Re’fet, Âyet-i Celilesindeki kelimesinin ma’nasını merak edip sorması münâsebetiyle ve hapiste sabah namazından sonra sâirler gibi yatmasından gelen rehavet dolayısıyla, elmas gibi kalemini atâlete uğratmamak için yazılmıştır. Uyku üç nevidir:
Birincisi: Gaylûledir ki, fecirden sonra tâ vakt-i kerahet bitinceye kadardır. Bu uyku, rızkın noksaniyetine ve bereketsizliğine Hadîsce sebebiyet verdiği için, hilâf-ı sünnettir. Çünkü; rızık için sa’yetmenin mukaddematını ihzar etmenin en münâsib zamanı, serinlik vaktidir. Bu vakit geçtikten sonra bir rehavet ârız olur. O günkü sa’ye ve dolayısıyla da rızka zarar verdiği gibi, bereketsizliğe de sebebiyet verdiği, çok tecrübelerle sabit olmuştur.
İkincisi: Feylûledir ki, ikindi namazından sonra mağribe kadardır. Bu uyku ömrün noksaniyetine, yâni uykudan gelen sersemlik cihetiyle o günkü ömrü nevm-âlûd, yarı uyku, kısacık bir şekil aldığından maddî bir noksaniyet gösterdiği gibi, ma’nevî cihetiyle de o gün hayatının maddî ve ma’nevî neticesi ekseriya ikindiden sonra tezahür ettiğinden, o vakti uyku ile geçirmek, o neticeyi görmemek hükmüne geçtiğinden, güya o günü yaşamamış gibi oluyor.

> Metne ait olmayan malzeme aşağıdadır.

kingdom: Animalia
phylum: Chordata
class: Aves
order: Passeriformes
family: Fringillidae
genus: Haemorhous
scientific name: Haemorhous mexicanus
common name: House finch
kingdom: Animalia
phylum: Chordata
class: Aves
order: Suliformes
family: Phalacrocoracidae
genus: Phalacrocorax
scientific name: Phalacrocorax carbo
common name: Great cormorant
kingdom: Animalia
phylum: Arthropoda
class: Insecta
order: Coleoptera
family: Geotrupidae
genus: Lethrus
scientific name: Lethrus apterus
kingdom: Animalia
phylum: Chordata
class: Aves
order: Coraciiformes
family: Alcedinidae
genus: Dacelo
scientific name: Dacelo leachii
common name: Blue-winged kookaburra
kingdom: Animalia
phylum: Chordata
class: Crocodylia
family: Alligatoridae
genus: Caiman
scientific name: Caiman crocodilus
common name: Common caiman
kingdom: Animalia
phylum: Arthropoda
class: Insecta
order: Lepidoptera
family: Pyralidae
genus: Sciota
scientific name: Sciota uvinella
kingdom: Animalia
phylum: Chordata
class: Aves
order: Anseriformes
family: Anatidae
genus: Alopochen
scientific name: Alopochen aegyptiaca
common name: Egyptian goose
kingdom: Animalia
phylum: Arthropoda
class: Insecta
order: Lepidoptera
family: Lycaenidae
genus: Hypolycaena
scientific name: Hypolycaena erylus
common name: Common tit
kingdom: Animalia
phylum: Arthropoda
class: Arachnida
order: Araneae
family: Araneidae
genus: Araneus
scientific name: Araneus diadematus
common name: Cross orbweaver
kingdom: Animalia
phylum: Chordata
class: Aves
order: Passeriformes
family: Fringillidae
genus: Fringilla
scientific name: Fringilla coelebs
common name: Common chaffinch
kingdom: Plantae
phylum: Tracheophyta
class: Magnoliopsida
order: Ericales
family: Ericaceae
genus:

Üçüncüsü: Kaylûledir ki, bu uyku sünnet-i seniyedir. Duha vaktinden, öğleden biraz sonraya kadardır. Bu uyku, gece kıyamına sebebiyet verdiği için sünnet olmakla beraber, Ceziretü’l-Arab’ta vaktü’z-zuhr denilen şiddet-i hararet zamanında bir ta’til-i eşgal, âdet-i kavmiye ve muhitiye olduğundan, o sünnet-i seniyyeyi daha ziyâde kuvvetlendirmiştir. Bu uyku, hem ömrü, hem rızkı tezyide medârdır. Çünkü: Yarım saat kaylûle, iki saat gece uykusuna muadil gelir. Demek, ömrüne hergün bir buçuk saat ilâve ediyor. Rızık için çalışmak müddetine, yine bir buçuk saati ölümün kardeşi olan uykunun elinden kurtarıp yaşatıyor ve çalışmak zamanına ilâve ediyor.